(Work request A): From the forum thread about pigments going pro, output a passage word for word: begin at the words "Ahh good, I" and stop after the words "(Mar 10, 2009)".
(Work request B): In the forum thread about pigments going pro, which color does Skin*Deep name as one that can only be bought online but is still not PRO?

(Extract provided):

━━━━━━━━━━

# Pigments to go pro?!



## lindas1983 (Mar 9, 2009)

Was at my counter in Belfast during the weekend stocking up on some hello kitty stuff and I mentioned to the MA that I just loved pigments to which she replied that if I do I better hurry up and snap up as many as I could as they all would be going pro soon and the counter would no longer be stocking them!!!

Anyone else heard anything else about this, I'm hoping she got it wrong.


----------



## vocaltest (Mar 9, 2009)

Maybe she meant some of the Hello Kitty pigments as some of them are PRO? 

I think in some counters in the USA they don't sell pigments... correct me if I'm wrong though.


----------



## Skin*Deep (Mar 9, 2009)

yup, most USA counters don't sell pigments unless they are part of a limited edition launch.  some e/s colors they don't stock either and can only be bought online, but still are not PRO (chrome yellow for example)
I haven't heard anything about all pigments going only pro though.


----------



## vocaltest (Mar 9, 2009)

Quote:

   Originally Posted by *Skin*Deep* 

 
_yup, most USA counters don't sell pigments unless they are part of a limited edition launch.  some e/s colors they don't stock either and can only be bought online, but still are not PRO (chrome yellow for example)
I haven't heard anything about all pigments going only pro though._

 
Ahh good, I wasn't imagining things! I think the eyeshadow thing is the same for here.. I can't recall seeing chrome yellow at my counter recently but I might be wrong. Although every counter here has pigments. My guess is that because we have less stores here so they have to have pigments at every counter?! Maybe haha.


----------



## LMD84 (Mar 10, 2009)

man i hope that this doesn't happen because i won't be able to get pigments from the website if they go pro. 
	

	
	
		
		

		
			





 i'm a pigment whore! what will i do?!


----------

━━━━━━━━━━

(Available data):

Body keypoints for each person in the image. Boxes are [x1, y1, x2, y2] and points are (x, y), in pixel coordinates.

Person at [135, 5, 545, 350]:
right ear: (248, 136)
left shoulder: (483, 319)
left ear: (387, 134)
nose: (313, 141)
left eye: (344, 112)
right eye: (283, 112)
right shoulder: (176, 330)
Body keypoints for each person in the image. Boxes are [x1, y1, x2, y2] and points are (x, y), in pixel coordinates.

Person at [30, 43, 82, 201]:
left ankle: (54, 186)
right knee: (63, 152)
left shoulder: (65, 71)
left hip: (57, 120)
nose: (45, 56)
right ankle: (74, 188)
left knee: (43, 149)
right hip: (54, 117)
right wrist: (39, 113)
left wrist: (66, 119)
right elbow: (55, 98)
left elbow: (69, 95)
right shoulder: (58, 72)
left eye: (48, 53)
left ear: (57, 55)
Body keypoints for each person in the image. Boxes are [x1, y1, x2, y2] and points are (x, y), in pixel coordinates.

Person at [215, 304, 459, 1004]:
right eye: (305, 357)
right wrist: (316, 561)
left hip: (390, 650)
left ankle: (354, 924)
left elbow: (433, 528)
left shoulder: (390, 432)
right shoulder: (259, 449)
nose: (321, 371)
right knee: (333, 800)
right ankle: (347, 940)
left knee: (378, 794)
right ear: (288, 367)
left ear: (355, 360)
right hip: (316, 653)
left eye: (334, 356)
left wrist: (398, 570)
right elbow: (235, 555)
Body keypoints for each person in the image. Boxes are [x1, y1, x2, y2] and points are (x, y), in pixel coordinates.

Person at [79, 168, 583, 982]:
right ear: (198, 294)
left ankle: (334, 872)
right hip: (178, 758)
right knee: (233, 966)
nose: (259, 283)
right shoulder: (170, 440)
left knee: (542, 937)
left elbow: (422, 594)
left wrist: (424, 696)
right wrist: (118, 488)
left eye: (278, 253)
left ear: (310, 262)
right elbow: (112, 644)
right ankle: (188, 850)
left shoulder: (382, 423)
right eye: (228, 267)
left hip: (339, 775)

━━━━━━━━━━

(Written reply A):
Ahh good, I wasn't imagining things! I think the eyeshadow thing is the same for here.. I can't recall seeing chrome yellow at my counter recently but I might be wrong. Although every counter here has pigments. My guess is that because we have less stores here so they have to have pigments at every counter?! Maybe haha.


----------



## LMD84 (Mar 10, 2009)

(Written reply B): Chrome yellow.